───── Records provided

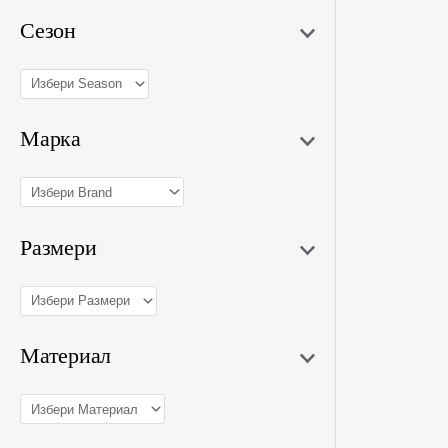
Сезон
Марка
Размери
Материал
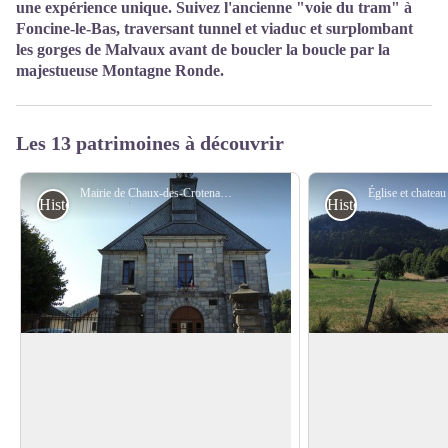
une expérience unique. Suivez l'ancienne "voie du tram" à
Foncine-le-Bas, traversant tunnel et viaduc et surplombant
les gorges de Malvaux avant de boucler la boucle par la
majestueuse Montagne Ronde.
Les 13 patrimoines à découvrir
Mairie de Chaux-des-Crotenay - F. Jeanparis
Histoire et Patrimoine
Histoire et Patrimo
Mairie de Chaux-des-Crotenay
Église et chateau 
Crotenay
Remarquable par son clocher, la mairie
Plusieurs fois rénov
date de 1846. L'usage de la cloche,
le 12ème siècle, et éd
Voir l'image en plein écran
représentant la "voix" de la communauté,
ancienne chapelle, l'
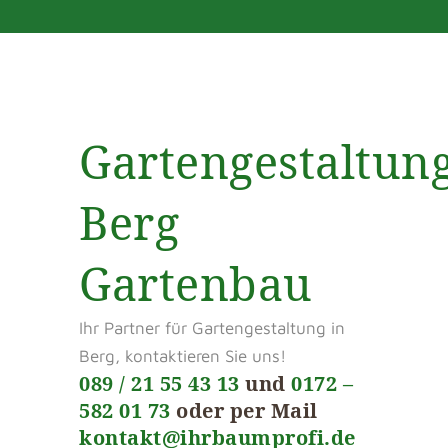
Gartengestaltun
Berg
Gartenbau
Ihr Partner für Gartengestaltung in
Berg, kontaktieren Sie uns!
089 / 21 55 43 13
und
0172 –
582 01 73
oder per Mail
kontakt@ihrbaumprofi.de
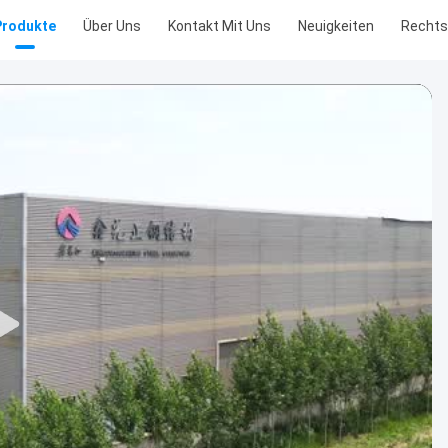
Produkte
Über Uns
Kontakt Mit Uns
Neuigkeiten
Recht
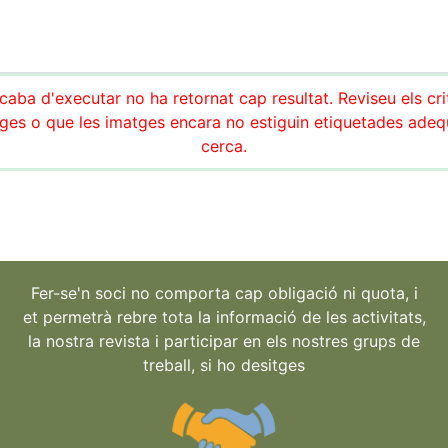
aba d'executar no ha retornat cap resultat. Reviseu els cri
es o que les imatges encara no estiguin etiquetades adeq
cerca.
Fer-se'n soci no comporta cap obligació ni quota, i
et permetrà rebre tota la informació de les activitats,
la nostra revista i participar en els nostres grups de
treball, si ho desitges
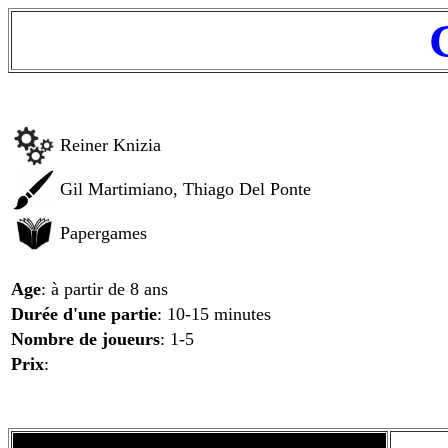
Reiner Knizia
Gil Martimiano, Thiago Del Ponte
Papergames
Age
: à partir de 8 ans
Durée d'une partie
: 10-15 minutes
Nombre de joueurs
: 1-5
Prix
:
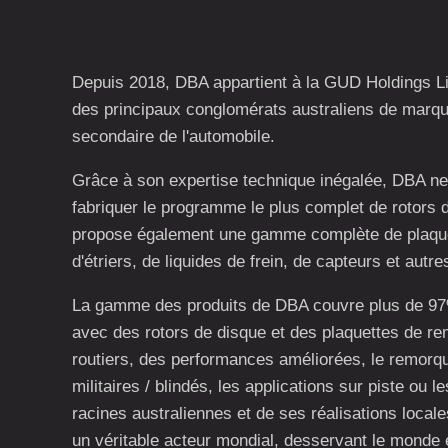
Depuis 2018, DBA appartient à la GUD Holdings Lim
des principaux conglomérats australiens de marq
secondaire de l'automobile.
Grâce à son expertise technique inégalée, DBA ne
fabriquer le programme le plus complet de rotors 
propose également une gamme complète de plaquet
d'étriers, de liquides de frein, de capteurs et autres
La gamme des produits de DBA couvre plus de 97%
avec des rotors de disque et des plaquettes de re
routiers, des performances améliorées, le remorqu
militaires / blindés, les applications sur piste ou 
racines australiennes et de ses réalisations local
un véritable acteur mondial, desservant le monde en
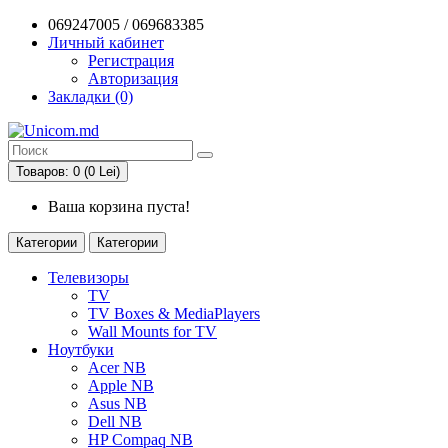
069247005 / 069683385
Личный кабинет
Регистрация
Авторизация
Закладки (0)
Товаров: 0 (0 Lei)
Ваша корзина пуста!
Категории
Категории
Телевизоры
TV
TV Boxes & MediaPlayers
Wall Mounts for TV
Ноутбуки
Acer NB
Apple NB
Asus NB
Dell NB
HP Compaq NB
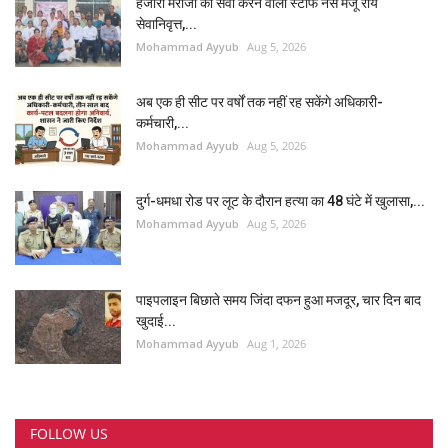
हजारों मरीजों की सेवा करने वाली स्टाफ नर्स मंजू रॉय
सेवानिवृत्त,...
Mohammad Ayyub
Aug 5, 2026
अब एक ही सीट पर वर्षों तक नहीं रह सकेंगे अधिकारी-
कर्मचारी,...
Mohammad Ayyub
Aug 5, 2026
दुर्ग-धमधा रोड पर लूट के दौरान हत्या का 48 घंटे में खुलासा,...
Mohammad Ayyub
Aug 5, 2026
पाइपलाइन बिछाते समय जिंदा दफन हुआ मजदूर, चार दिन बाद
खुदाई...
Mohammad Ayyub
Aug 1, 2026
FOLLOW US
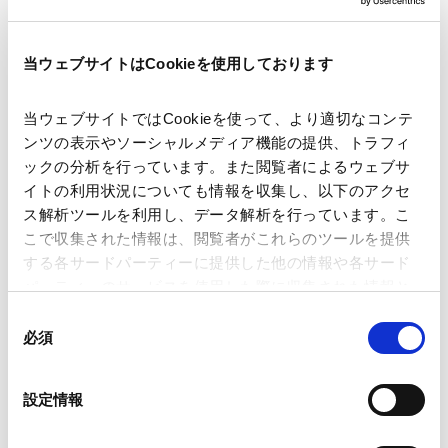
プロジェクト・ファイナンス
PPP/PFI/コンセッション
当ウェブサイトはCookieを使用しております
その他の取扱分野
ファイナンス
当ウェブサイトではCookieを使って、より適切なコンテ
アセット・ファイナンス
ンツの表示やソーシャルメディア機能の提供、トラフィ
不動産
ックの分析を行っています。また閲覧者によるウェブサ
不動産ファイナンス
／
REIT
イトの利用状況についても情報を収集し、以下のアクセ
産業分野
ス解析ツールを利用し、データ解析を行っています。こ
こで収集された情報は、閲覧者がこれらのツールを提供
する各サードパーティーに提供した他の情報や各サード
資源・エネルギー
不動産・REIT
パーティーのサービスを使用した際に収集された情報と
組み合わされ、各サードパーティーによって使用される
同
ことがあります。
必須
意
の
Google Analytics、Google Search Console
選
設定情報
Google Analytics利用規約（
外部サイト
）
CAREER
択
Googleプライバシーポリシー（
外部サイト
）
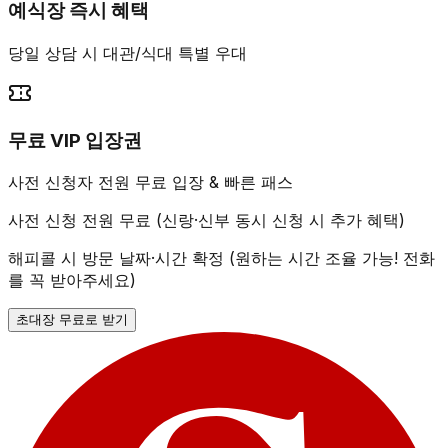
예식장 즉시 혜택
당일 상담 시 대관/식대 특별 우대
무료 VIP 입장권
사전 신청자 전원 무료 입장 & 빠른 패스
사전 신청 전원 무료 (신랑·신부 동시 신청 시 추가 혜택)
해피콜 시 방문 날짜·시간 확정 (원하는 시간 조율 가능! 전화
를 꼭 받아주세요)
초대장 무료로 받기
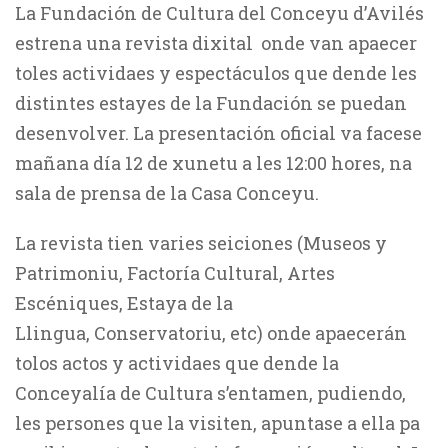
La Fundación de Cultura del Conceyu d’Avilés
estrena una revista dixital onde van apaecer
toles actividaes y espectáculos que dende les
distintes estayes de la Fundación se puedan
desenvolver. La presentación oficial va facese
mañana día 12 de xunetu a les 12:00 hores, na
sala de prensa de la Casa Conceyu.
La revista tien varies seiciones (Museos y
Patrimoniu, Factoría Cultural, Artes
Escéniques, Estaya de la
Llingua, Conservatoriu, etc) onde apaecerán
tolos actos y actividaes que dende la
Conceyalía de Cultura s’entamen, pudiendo,
les persones que la visiten, apuntase a ella pa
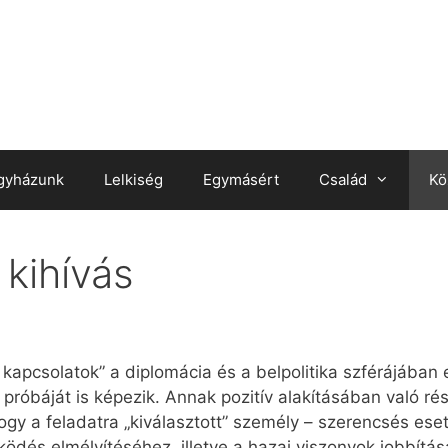
gyházunk
Lelkiség
Egymásért
Család
Kö
 kihívás
apcsolatok” a diplomácia és a belpolitika szférájában 
 próbáját is képezik. Annak pozitív alakításában való r
gy a feladatra „kiválasztott” személy – szerencsés es
ködés elmélyítéséhez, illetve a hazai viszonyok jobbítá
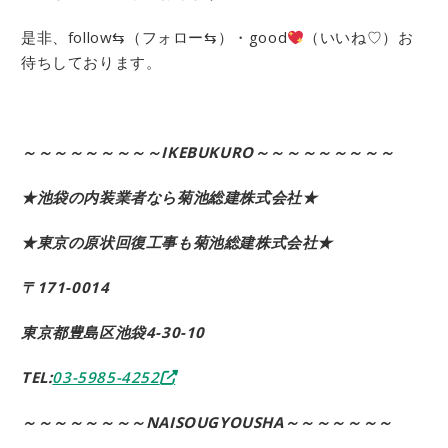
是非、follow⇆（フォロー⇆）・good
（いいね♡）お
待ちしております。
～～～～～～～～～IKEBUKURO～～～～～～～～～
★池袋の内装業者なら菊池総建株式会社★
★東京の原状回復工事も菊池総建株式会社★
〒171-0014
東京都豊島区池袋4-30-10
TEL:
03-5985-4252
～～～～～～～～NAISOUGYOUSHA～～～～～～～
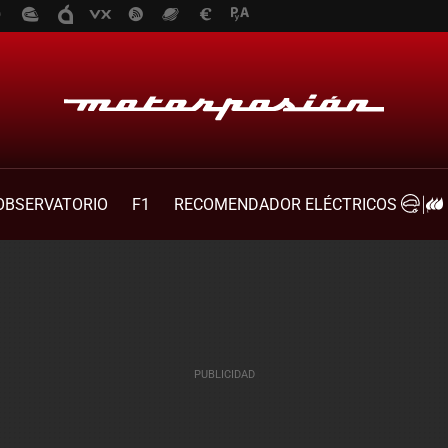
OBSERVATORIO
F1
RECOMENDADOR ELÉCTRICOS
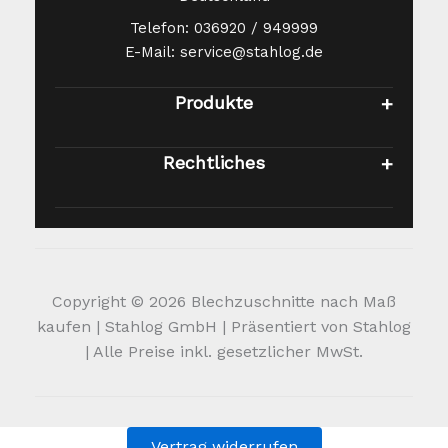
Telefon: 036920 / 949999
E-Mail: service@stahlog.de
Produkte
Rechtliches
Copyright © 2026 Blechzuschnitte nach Maß
kaufen | Stahlog GmbH | Präsentiert von Stahlog
| Alle Preise inkl. gesetzlicher MwSt.
Vertrag widerrufen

──────────

Return the text of the data exactly, from the start of the data through the line that contains "HP Compaq NB", with both ends included and the pictures left out of the answer.

Output below:
Сезон
Марка
Размери
Материал
une expérience unique. Suivez l'ancienne "voie du tram" à
Foncine-le-Bas, traversant tunnel et viaduc et surplombant
les gorges de Malvaux avant de boucler la boucle par la
majestueuse Montagne Ronde.
Les 13 patrimoines à découvrir
Mairie de Chaux-des-Crotenay - F. Jeanparis
Histoire et Patrimoine
Histoire et Patrimo
Mairie de Chaux-des-Crotenay
Église et chateau 
Crotenay
Remarquable par son clocher, la mairie
Plusieurs fois rénov
date de 1846. L'usage de la cloche,
le 12ème siècle, et éd
Voir l'image en plein écran
représentant la "voix" de la communauté,
ancienne chapelle, l'
Gartengestaltun
Berg
Gartenbau
Ihr Partner für Gartengestaltung in
Berg, kontaktieren Sie uns!
089 / 21 55 43 13
und
0172 –
582 01 73
oder per Mail
kontakt@ihrbaumprofi.de
Produkte
Über Uns
Kontakt Mit Uns
Neuigkeiten
Recht
aba d'executar no ha retornat cap resultat. Reviseu els cri
es o que les imatges encara no estiguin etiquetades adeq
cerca.
Fer-se'n soci no comporta cap obligació ni quota, i
et permetrà rebre tota la informació de les activitats,
la nostra revista i participar en els nostres grups de
treball, si ho desitges
Reiner Knizia
Gil Martimiano, Thiago Del Ponte
Papergames
Age
: à partir de 8 ans
Durée d'une partie
: 10-15 minutes
Nombre de joueurs
: 1-5
Prix
:
Depuis 2018, DBA appartient à la GUD Holdings Lim
des principaux conglomérats australiens de marq
secondaire de l'automobile.
Grâce à son expertise technique inégalée, DBA ne
fabriquer le programme le plus complet de rotors 
propose également une gamme complète de plaquet
d'étriers, de liquides de frein, de capteurs et autres
La gamme des produits de DBA couvre plus de 97%
avec des rotors de disque et des plaquettes de re
routiers, des performances améliorées, le remorqu
militaires / blindés, les applications sur piste ou 
racines australiennes et de ses réalisations local
un véritable acteur mondial, desservant le monde en
069247005 / 069683385
Личный кабинет
Регистрация
Авторизация
Закладки (0)
Товаров: 0 (0 Lei)
Ваша корзина пуста!
Категории
Категории
Телевизоры
TV
TV Boxes & MediaPlayers
Wall Mounts for TV
Ноутбуки
Acer NB
Apple NB
Asus NB
Dell NB
HP Compaq NB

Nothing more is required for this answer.